Mouloud Feraoun (1913–1962). A prominent Amazigh writer from Kabyle whose real name is Aït Chaabane Mouloud Feraoun. Born on March 8th, 1913 in Tizi Hibel in Greater Kabylia. Although he was born to a poor peasant family, he managed to get through the French school system and to earn a diploma at the Bouzaréah School (Teacher’s College) in Algiers. After graduation, he returned to his native village as an elementary school teacher and married his cousin.

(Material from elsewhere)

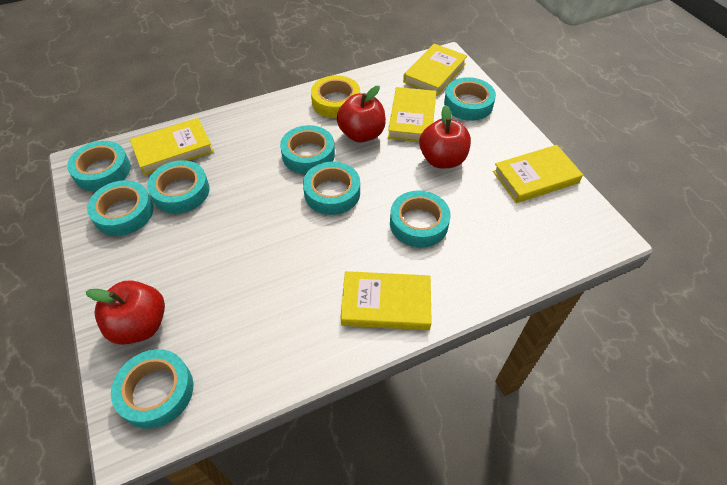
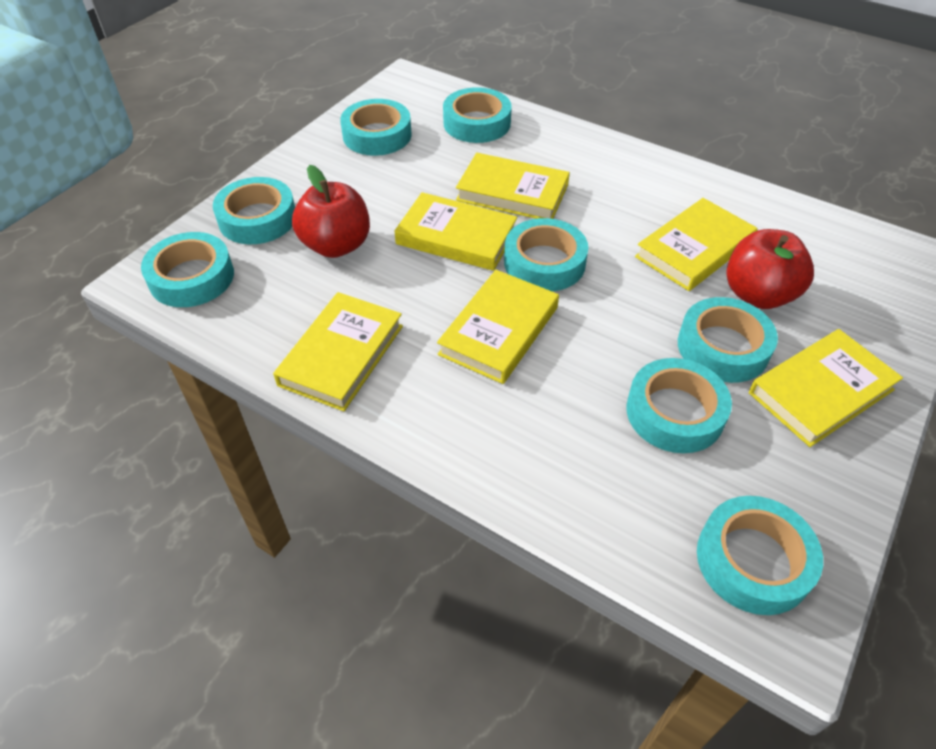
red apple: 3 -> 2
yellow book: 5 -> 6
yellow tape: 1 -> 0

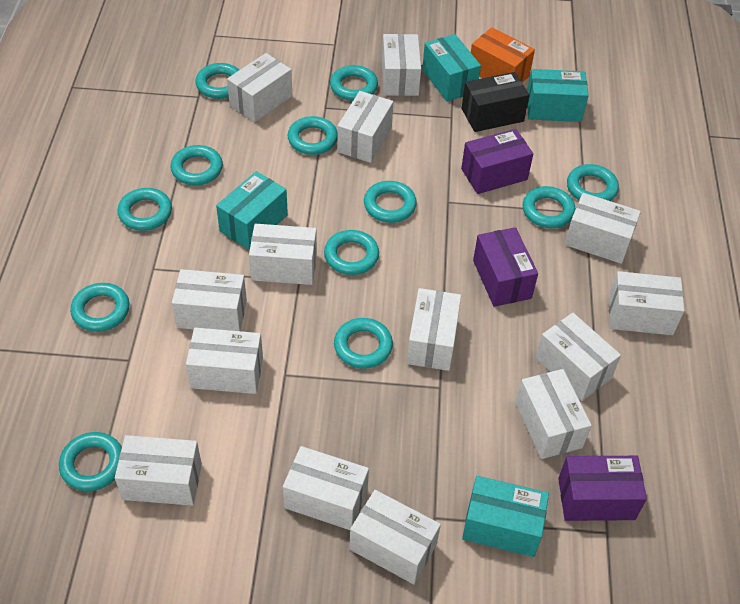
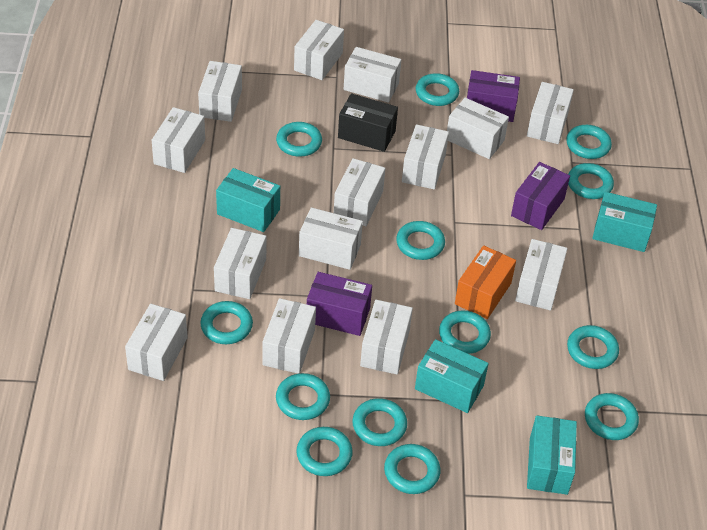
turquoise ring: 12 -> 13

In 1947, he was assigned in Taourirt Moussa and became a school principal in 1952. Feraoun was one of the most prolific francophone writers of his generation. His works all describe Kabyle peasant life. Le Fils du pauvre (1950; “The Poor Man’s Son”) is a semiautobiographical story of a Berber youth struggling against poverty and hardship to achieve an education and self-advancement. The portrayal of the simple life in the mountains is filled with nobility, human compassion, and a love of family and native soil. La Terre et le sang (1953; “Earth and Blood”) deals with an émigré whose life in France is burdened by the sequestration of his proud countrymen and with the importance of nif (“honour”), the basis of all traditional morality and the source of the sense of self-worth, dignity, pride, and community. Les Chemins qui montent (1957; “The Upward Roads”) carries forward in more bitter tones the themes of the resignation, resistance, and endurance of the fellah (peasant) faced with the realities of colonial society; it also deals with the strictures placed on the youth and the narrowness of choices available to them. Feraoun’s devotion to Kabyle culture is also evident in a collection of portraits and sketches, in a translation of 19th-century Kabyle poetry, and in his journal. Through his works he achieved his goal of discovering the voice of “an indomitable people of flesh and blood.”
On 15 March 1962, Feraoun as well as five of his colleagues were assassinated by a commando of the Organisation armée secrète (OAS), an extremist organization of the French settlers in Algeria.